* **TEXT PROVIDED**
──────

2. VICE PRESIDENT: A New Institution of Continuity

What is introduced:

  • The position of Vice President of the Republic of Kazakhstan

How appointed:

  • President appoints with the consent of Kurultai (institutional filter)

Functions:

  • Coordinating government work on the President's behalf
  • Participating in Government and Kurultai sessions
  • In case of early termination of the President's powers, temporarily serves as acting President until new elections are held within 60 days

3. CITIZENS' RIGHTS: Digital Rights and Procedural Guarantees

a) Digital rights (new block):

  • Right to personal data protection
  • Privacy of digital communications (email, messengers)
  • Right to be forgotten (deletion of information about oneself)

b) Rights upon detention:

  • Detention without court: 72 → 48 hours
  • "Miranda Rule" – right to be informed of your rights upon detention
  • Mandatory right to a lawyer from the moment of detention

c) Presumption of innocence:

  • Enshrined as a general constitutional principle (not just criminal proceedings)

d) Peaceful assemblies:

  • Right to peaceful assemblies without weapons is guaranteed

4. POPULAR PARTICIPATION: Institutionalizing Dialogue

Kazakhstan People's Council (Khalyq Keñesi):

  • Consultative-advisory body under the President
  • Includes representatives of civil society, NGOs, experts, regions
  • Discusses draft laws, development strategies, social issues

Strengthened right to petitions:

  • Citizens can initiate draft laws (with a specified number of signatures)

──────

* **PROBLEMS TO WORK ON**
• A. According to the reform overview above, within how many days must new elections be held when the President's powers end early?
• B. List every digital right named in the reform overview above.
• C. Summarize the reform overview above in three sentences.

* **PROVIDED MATERIAL**
──────

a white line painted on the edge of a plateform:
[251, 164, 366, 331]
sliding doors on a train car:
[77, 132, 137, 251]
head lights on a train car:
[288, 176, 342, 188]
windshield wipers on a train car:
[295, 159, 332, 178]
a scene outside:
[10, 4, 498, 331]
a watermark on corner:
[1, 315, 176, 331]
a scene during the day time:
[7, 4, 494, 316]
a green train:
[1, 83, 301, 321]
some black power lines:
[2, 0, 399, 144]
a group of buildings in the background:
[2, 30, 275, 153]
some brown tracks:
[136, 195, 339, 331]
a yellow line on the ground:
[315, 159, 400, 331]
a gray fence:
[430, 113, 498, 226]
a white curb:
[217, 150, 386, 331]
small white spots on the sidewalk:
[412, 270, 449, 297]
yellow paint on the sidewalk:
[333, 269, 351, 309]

──────

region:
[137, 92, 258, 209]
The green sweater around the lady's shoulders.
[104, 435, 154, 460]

──────

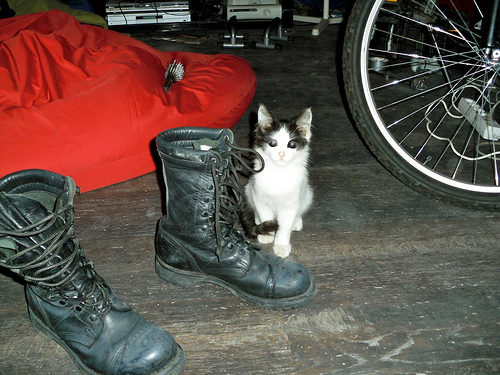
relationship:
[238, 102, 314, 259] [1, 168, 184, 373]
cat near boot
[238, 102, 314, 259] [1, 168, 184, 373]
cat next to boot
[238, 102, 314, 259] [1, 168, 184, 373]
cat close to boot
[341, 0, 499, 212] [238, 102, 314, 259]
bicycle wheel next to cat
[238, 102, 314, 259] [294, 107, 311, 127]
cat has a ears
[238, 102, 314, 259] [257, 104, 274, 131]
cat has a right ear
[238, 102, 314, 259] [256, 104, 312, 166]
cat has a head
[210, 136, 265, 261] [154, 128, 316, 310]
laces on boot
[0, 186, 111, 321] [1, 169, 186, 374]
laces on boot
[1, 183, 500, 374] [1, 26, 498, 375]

──────

* **WRITTEN ANSWERS**
• A. Within 60 days.

• B.
- Right to personal data protection
- Privacy of digital communications (email, messengers)
- Right to be forgotten (deletion of information about oneself)

• C. The overview introduces the position of Vice President of the Republic of Kazakhstan, appointed by the President with the consent of Kurultai. The Vice President coordinates government work on the President's behalf and serves as acting President if the President's powers end early, until new elections are held within 60 days. It also adds new digital rights, shortens detention without court from 72 to 48 hours, and creates the Kazakhstan People's Council as a consultative-advisory body under the President, while citizens gain the ability to initiate draft laws with a specified number of signatures.